The ROI falling on the boundary regions of the CB and rodent phantoms generally yielded an intermediate AS between that of the two discrete layers. The estimates of the CA phantom were very inaccurate and contained negative values because of the change in BSC between the top and middle layers. The estimation errors are mitigated slightly by the averaging of overlapping ROI; however, the inaccuracies caused by the change in BSC are still large. A partial solution to this problem would be to filter out ROIs that are believed to lie in regions of changing BSC when generating the attenuation image. This could be done in a variety of ways such as setting a maximum threshold for the amplitude change in BSC with depth. In situations with many layers of changing BSC, the spectral difference would simply be too ill suited for the task, and a different method would need to be selected.

The results when calculating the total attenuation are unbiased with very low average errors for the CB and rodent phantoms. The reason for the higher standard deviation for the rodent phantom is likely due to the total attenuation being very small at the interface between the water and the phantom. This will register a high percentage error while the absolute error is less than 0.01 dB/MHz for points very close to the water boundary. Due to the inaccurate AS estimates of the CA phantom occurring at the boundary between layers, the total attenuation is underestimated beginning at 11 mm.

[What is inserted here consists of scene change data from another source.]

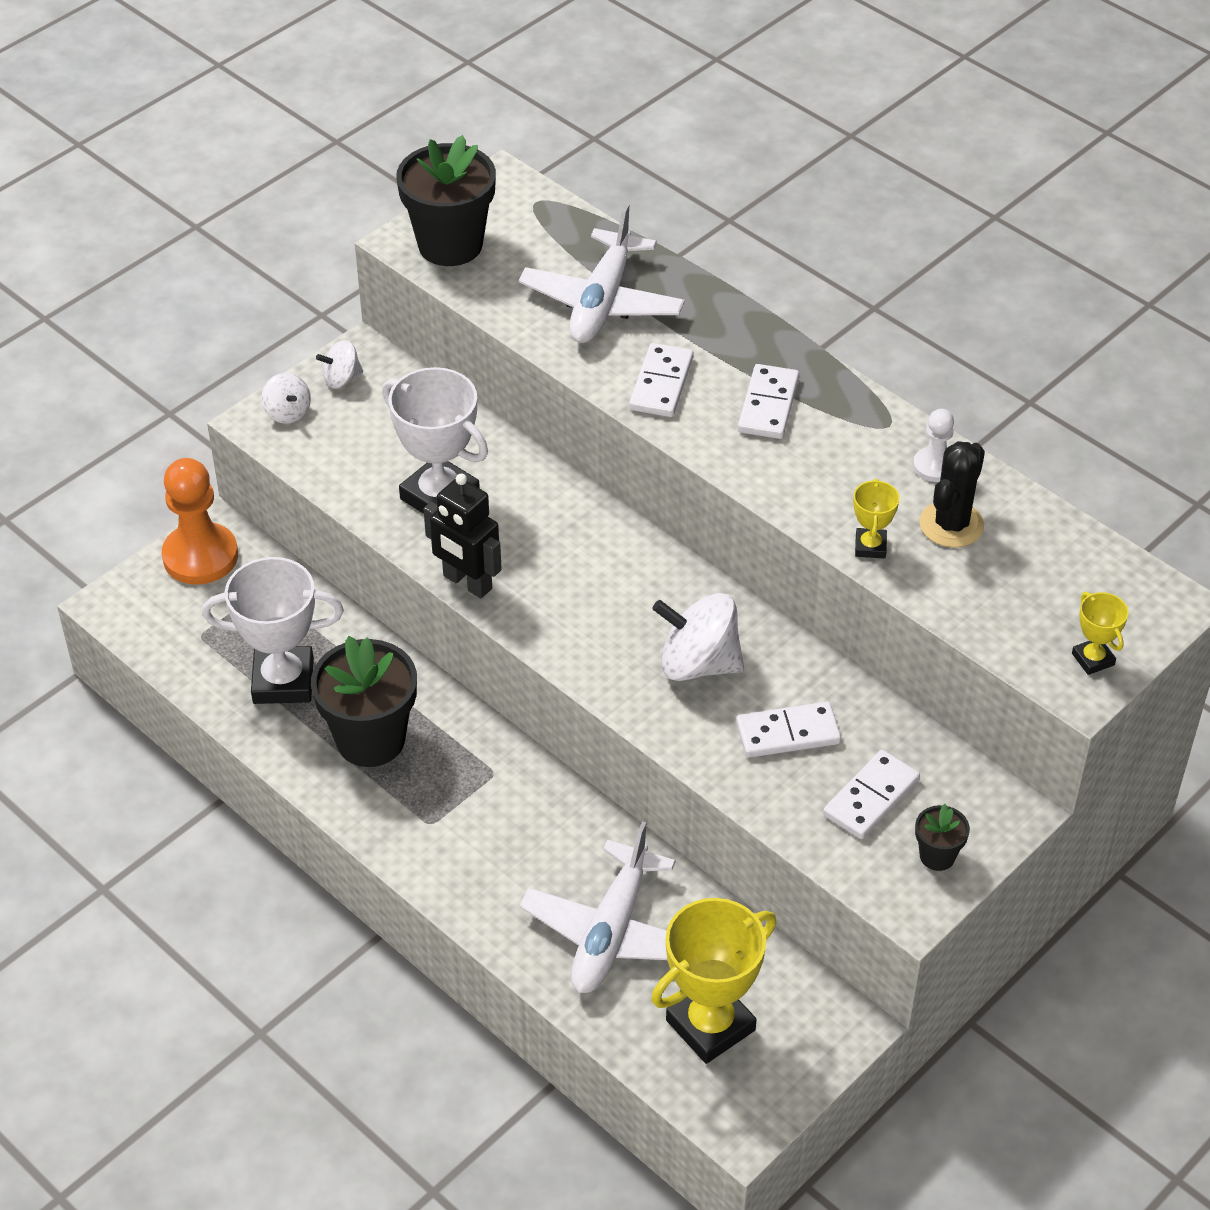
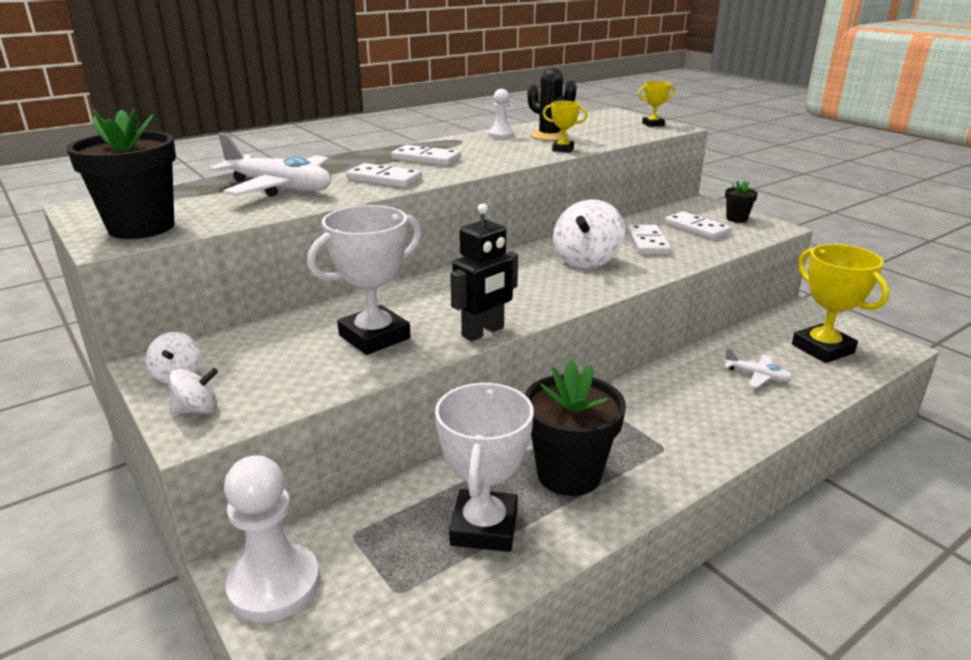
camera: 80 degrees left, 20 degrees down
orange pawn [162,458,238,585] -> white pawn [224,455,320,622]
white plane [520,821,676,993] -> white plane [724,348,793,388], size x0.50

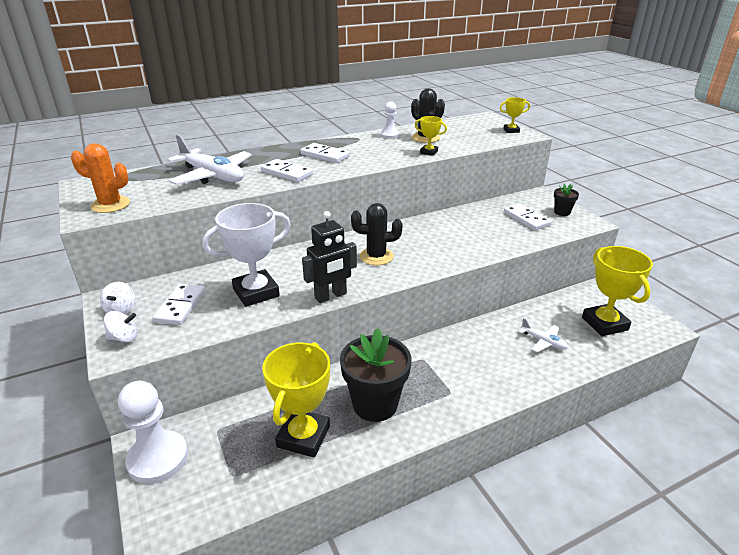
camera: 10 degrees right, 5 degrees up
black flower pot [66,109,176,239] -> orange cactus [71,143,130,213]
white trophy [435,383,534,552] -> yellow trophy [262,342,330,458]
white spinning top [553,199,625,269] -> none
white domino [627,225,671,255] -> white domino moved to [153,284,206,325]
none -> black cactus [351,203,402,265]

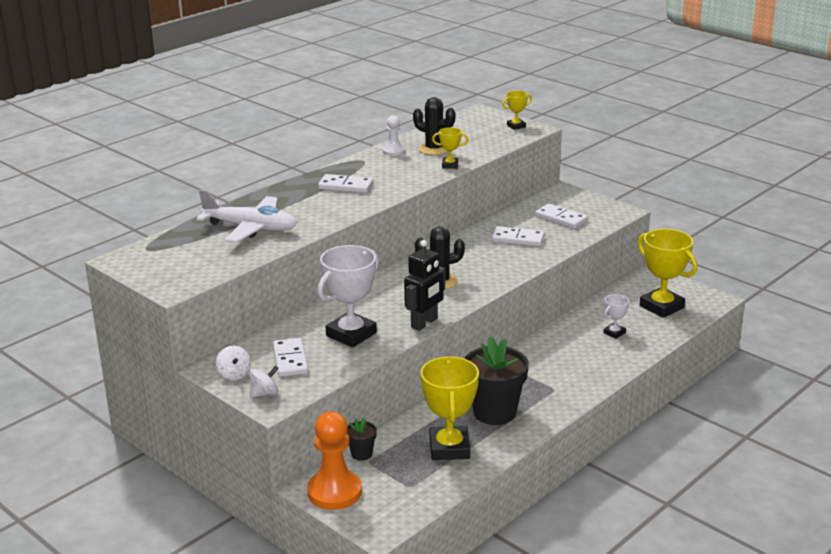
camera: 20 degrees left, 5 degrees down
orange cactus [71,143,130,213] -> none
white pawn [118,381,188,484] -> orange pawn [307,411,362,510]
white domino [261,159,313,182] -> white domino moved to [492,226,544,246]
white plane [519,318,568,352] -> white trophy [603,294,629,339]
black flower pot [554,183,579,216] -> black flower pot moved to [347,418,377,461]

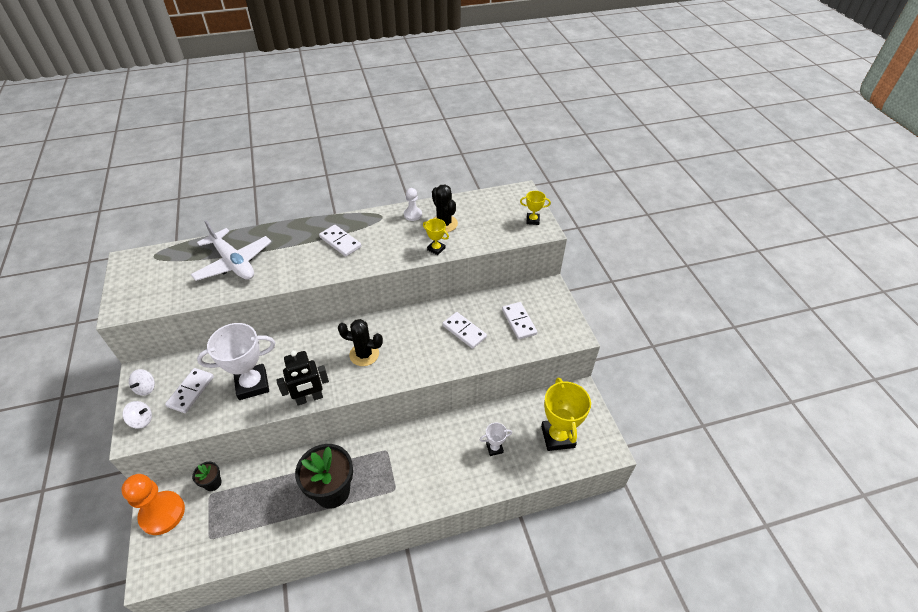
camera: 30 degrees right, 20 degrees up
yellow trophy [420,356,479,460] -> none

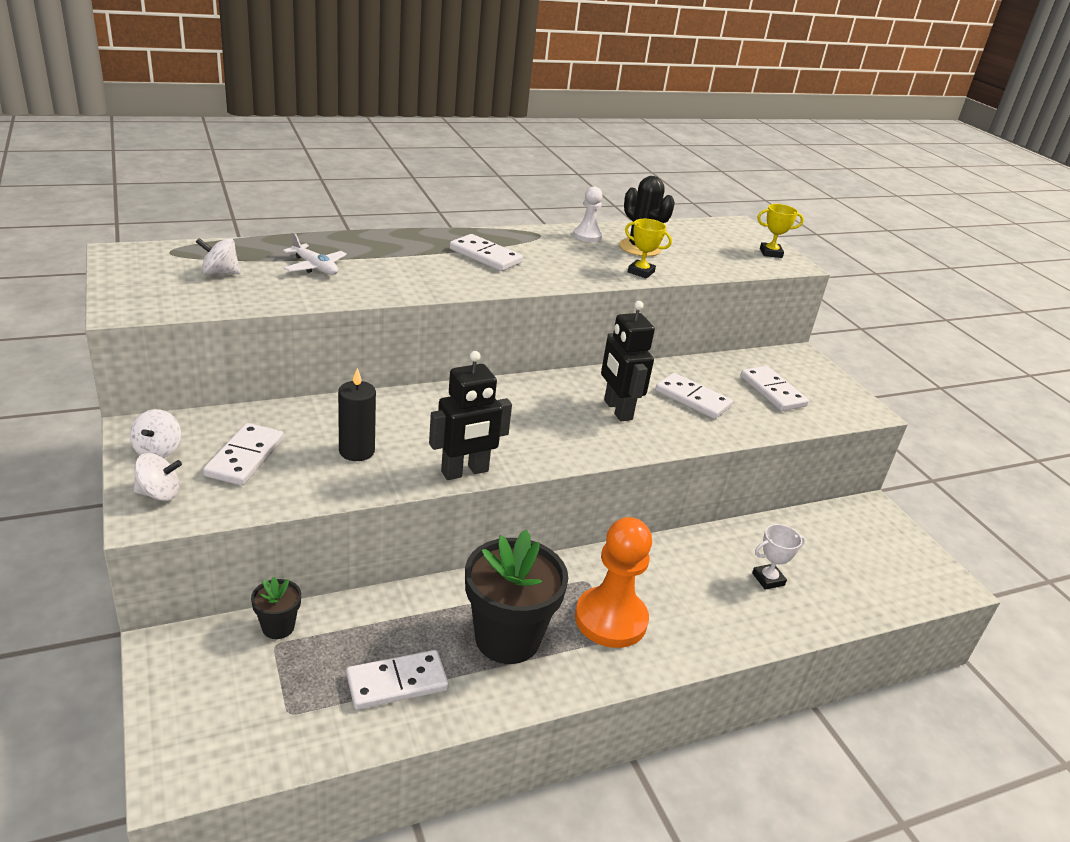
camera: 10 degrees left, 15 degrees down
orange pawn [121,474,185,535] -> orange pawn moved to [575,517,652,648]
white plane [190,220,271,281] -> white plane [283,232,347,275], size x0.50
white trophy [197,323,275,400] -> black candle [338,368,376,461]
black cactus [338,319,383,366] -> none
yellow trophy [541,377,591,451] -> none
none -> white spinning top [196,238,241,275]
none -> white domino [346,650,449,710]
none -> black robot [601,301,655,421]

At depths below the boundary, the total attenuation increases at the correct rate; however, due to the low AS estimates at the boundary, the total attenuation is still underestimated.

The AS images presented show clearly defined regions of differing attenuation in all of the samples shown. The values are in good quantitative agreement with the known values for the phantoms with the percentage error of the mean values never exceeding 6.3% in all cases except for the rodent phantom background, which had an error of 13.7%. The estimates obtained from the MAT tumor differed by 16.4% from independent laboratory measurements made for this type of tumor (and shown in Table 1). These spatial maps are also useful for determining the total attenuation values needed to compensate for attenuation when calculating the BSC. Hence, the attenuation images can serve the dual purpose of quantitative imaging and providing an accurate method of attenuation compensation for BSC calculations.